Consume y Muere

(eflon / Flickr)

Cristina R. rebosa de ira cuando explica qué es el swap, (también llamado IRS, clip, bono clip, permuta financiera) un nombre del que hasta hace relativamente poco tiempo había oído hablar sólo de refilón. Como no es fácil definirlo, me dice, prefiere empezar desde el principio. Cuenta que cuando formalizó su hipoteca a finales de 2008 le recomendaron que se hiciera un “seguro” por si los tipos de interés subían demasiado.
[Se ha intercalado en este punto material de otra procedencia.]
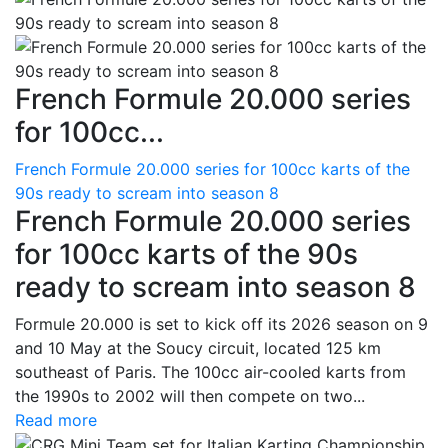
French Formule 20.000 series
for 100cc...
French Formule 20.000 series for 100cc karts of the
90s ready to scream into season 8
French Formule 20.000 series
for 100cc karts of the 90s
ready to scream into season 8
Formule 20.000 is set to kick off its 2026 season on 9
and 10 May at the Soucy circuit, located 125 km
southeast of Paris. The 100cc air-cooled karts from
the 1990s to 2002 will then compete on two...
Read more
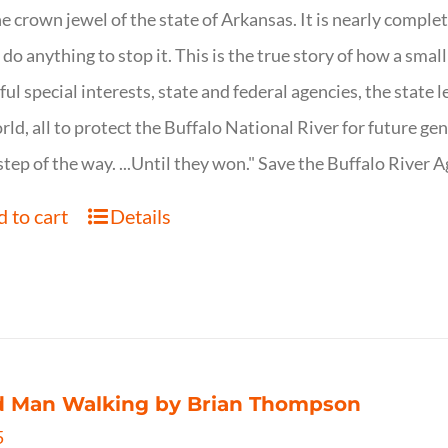
ne crown jewel of the state of Arkansas. It is nearly comple
o do anything to stop it. This is the true story of how a sma
ul special interests, state and federal agencies, the state l
rld, all to protect the Buffalo National River for future ge
step of the way. ...Until they won." Save the Buffalo Rive
 to cart
Details
d Man Walking by Brian Thompson
5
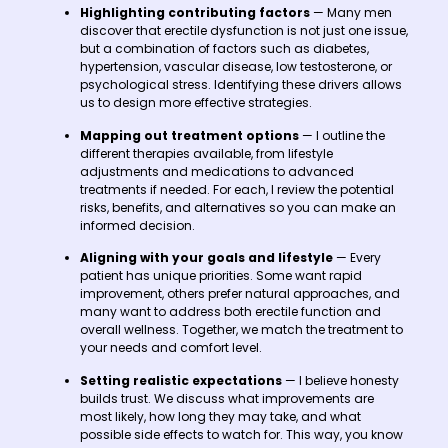
Highlighting contributing factors
— Many men
discover that erectile dysfunction is not just one issue,
but a combination of factors such as diabetes,
hypertension, vascular disease, low testosterone, or
psychological stress. Identifying these drivers allows
us to design more effective strategies.
Mapping out treatment options
— I outline the
different therapies available, from lifestyle
adjustments and medications to advanced
treatments if needed. For each, I review the potential
risks, benefits, and alternatives so you can make an
informed decision.
Aligning with your goals and lifestyle
— Every
patient has unique priorities. Some want rapid
improvement, others prefer natural approaches, and
many want to address both erectile function and
overall wellness. Together, we match the treatment to
your needs and comfort level.
Setting realistic expectations
— I believe honesty
builds trust. We discuss what improvements are
most likely, how long they may take, and what
possible side effects to watch for. This way, you know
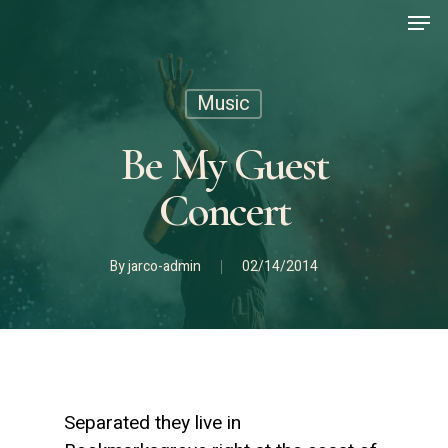
Men
Skip
to
main
content
Music
Be My Guest
Concert
By
jarco-admin
02/14/2014
Separated they live in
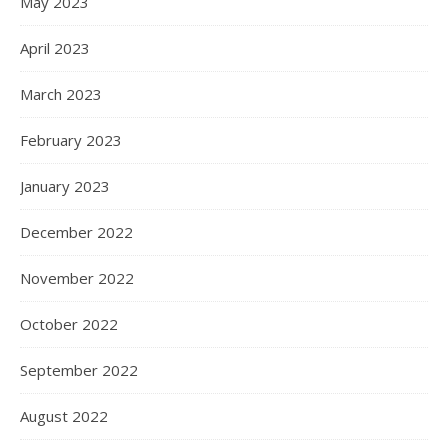
May 2023
April 2023
March 2023
February 2023
January 2023
December 2022
November 2022
October 2022
September 2022
August 2022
Lo que, según ella, no le explicaron es que en el caso de que éstos bajaran, sería ella la que tendría que abonar una determinada cantidad a la entidad. “Desde que comencé con mi hipoteca hace ya más de dos años y con la situación actual, he llegado a pagar más de doscientos euros al mes aparte de mi letra mensual”, cuenta esta hipotecada que está barajando la posibilidad de lanzarse a un proceso judicial para recuperar parte de su capital.

No hay que confundir el swap con una cláusula abusiva de las hipotecas”, explica José Ángel Oliván, presidente de la Unión de Consumidores de España (UCE). “Se trata de un producto financiero muy complejo que está especialmente destinado a pequeños empresarios y autónomos, y que va añadido al préstamo o a la hipoteca en sí. Es un acuerdo anexo que establece que los créditos van a estar referenciados a un tipo de interés fijo durante un período de tiempo determinado, independientemente de las variaciones externas”, detalla.